Spicy Tofu and Broccoli

Sometimes I like to just throw together some Chinese ingredients for a simple dinner. This recipe combines hot and salty elements that give the tofu a bit of a kick. Fermented black beans and garlic are wonderfully complementary and the other sauces round out the flavors. Granted, any similarity between this dish and authentic Chinese food is purely coincidental, but it is tasty and warming nonetheless.


  • ½ package extra firm tofu
  • Soy sauce
  • 1 medium onion
  • 2 Tbsp. oil
  • 1 Tbsp. minced garlic
  • 1 Tbsp. fermented black beans
  • 1 Tbsp. Chinese chili sauce
  • 1 Tbsp. hot bean paste
  • 6 ounces broccoli
  • ¼ tsp. corn starch


Cut the tofu into 1-inch cubes, place in a bowl, and add just enough soy sauce to color it. Cut the onion into ½-inch dice. Measure out the rest of the ingredients.

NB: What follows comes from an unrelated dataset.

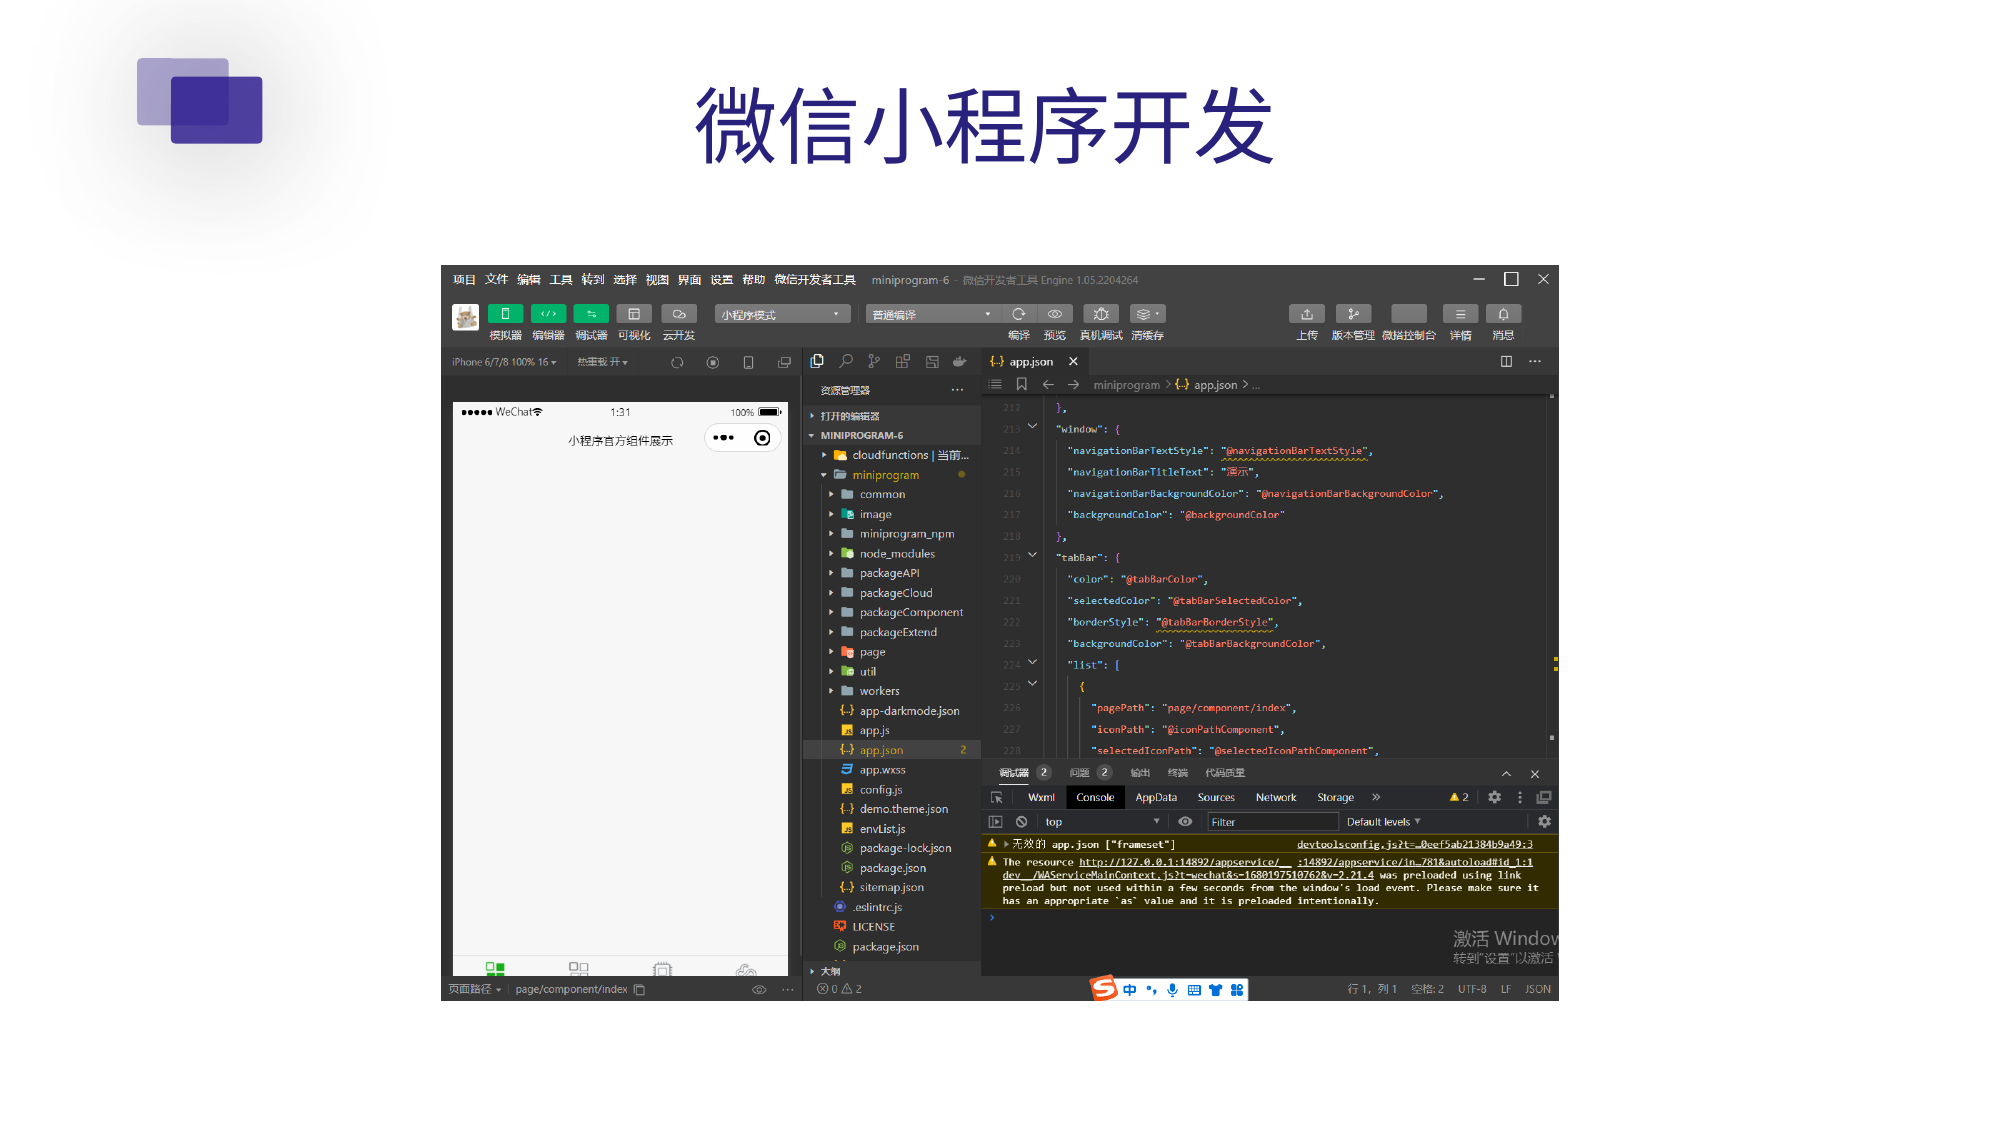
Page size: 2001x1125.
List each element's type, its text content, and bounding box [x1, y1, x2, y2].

Heat the oil in wok over medium-high heat. When hot add the garlic and fermented black beans. Stir fry for a minute then add the onions and continue to cook for another 2 minutes. Remove the tofu from the soy and add to the pan. Stir fry for 2 minutes. Stir in the chili sauce and hot bean paste then add the broccoli and the soy sauce remaining from the tofy. Cover and cook for a couple of minutes until the broccoli is just cooked. Tip the wok to pool the liquid and mix in the corn starch. Stir everything together and serve over steamed white rice.